● **Problem description**: When you reproduce the data, keep every word exactly as it stands and leave the pictures out.
[Material for the task Boundary: Start]
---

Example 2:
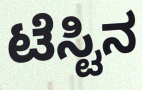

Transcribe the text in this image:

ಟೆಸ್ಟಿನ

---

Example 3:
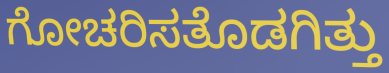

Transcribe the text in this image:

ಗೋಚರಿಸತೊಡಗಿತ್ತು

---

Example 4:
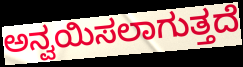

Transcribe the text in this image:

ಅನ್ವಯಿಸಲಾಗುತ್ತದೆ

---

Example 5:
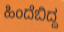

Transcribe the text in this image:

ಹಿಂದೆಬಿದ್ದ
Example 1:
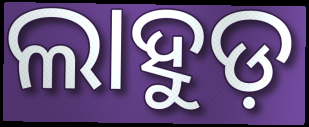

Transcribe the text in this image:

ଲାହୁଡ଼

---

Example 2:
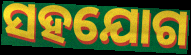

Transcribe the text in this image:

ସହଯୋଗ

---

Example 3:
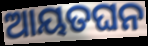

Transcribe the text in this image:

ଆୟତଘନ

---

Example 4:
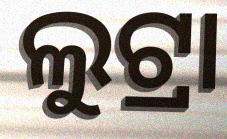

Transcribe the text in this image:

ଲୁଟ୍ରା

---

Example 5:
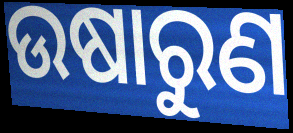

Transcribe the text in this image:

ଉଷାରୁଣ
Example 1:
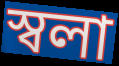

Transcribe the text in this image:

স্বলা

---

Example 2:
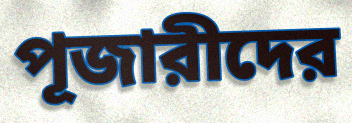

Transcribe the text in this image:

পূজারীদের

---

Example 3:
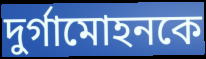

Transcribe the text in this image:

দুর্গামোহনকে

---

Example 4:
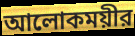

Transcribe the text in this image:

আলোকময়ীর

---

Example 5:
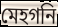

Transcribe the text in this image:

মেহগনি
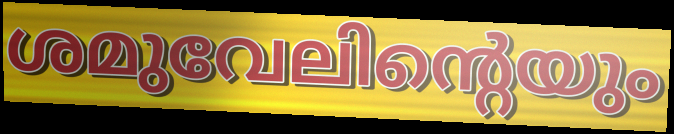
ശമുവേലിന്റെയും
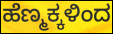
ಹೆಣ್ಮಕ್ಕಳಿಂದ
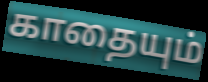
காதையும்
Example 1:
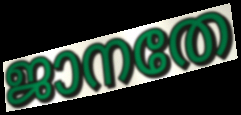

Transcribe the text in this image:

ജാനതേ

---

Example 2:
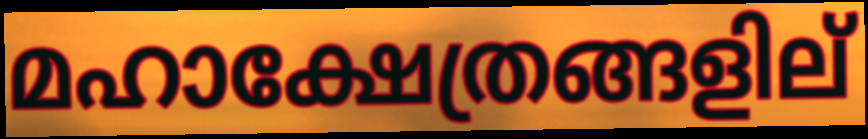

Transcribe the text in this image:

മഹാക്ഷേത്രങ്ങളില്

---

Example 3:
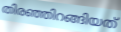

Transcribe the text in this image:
[Material for the task Boundary: End]
● **Output**:
---

Example 2:

Transcribe the text in this image:

ಟೆಸ್ಟಿನ

---

Example 3:

Transcribe the text in this image:

ಗೋಚರಿಸತೊಡಗಿತ್ತು

---

Example 4:

Transcribe the text in this image:

ಅನ್ವಯಿಸಲಾಗುತ್ತದೆ

---

Example 5:

Transcribe the text in this image:

ಹಿಂದೆಬಿದ್ದ
Example 1:

Transcribe the text in this image:

ଲାହୁଡ଼

---

Example 2:

Transcribe the text in this image:

ସହଯୋଗ

---

Example 3:

Transcribe the text in this image:

ଆୟତଘନ

---

Example 4:

Transcribe the text in this image:

ଲୁଟ୍ରା

---

Example 5:

Transcribe the text in this image:

ଉଷାରୁଣ
Example 1:

Transcribe the text in this image:

স্বলা

---

Example 2:

Transcribe the text in this image:

পূজারীদের

---

Example 3:

Transcribe the text in this image:

দুর্গামোহনকে

---

Example 4:

Transcribe the text in this image:

আলোকময়ীর

---

Example 5:

Transcribe the text in this image:

মেহগনি
ശമുവേലിന്റെയും
ಹೆಣ್ಮಕ್ಕಳಿಂದ
காதையும்
Example 1:

Transcribe the text in this image:

ജാനതേ

---

Example 2:

Transcribe the text in this image:

മഹാക്ഷേത്രങ്ങളില്

---

Example 3:

Transcribe the text in this image:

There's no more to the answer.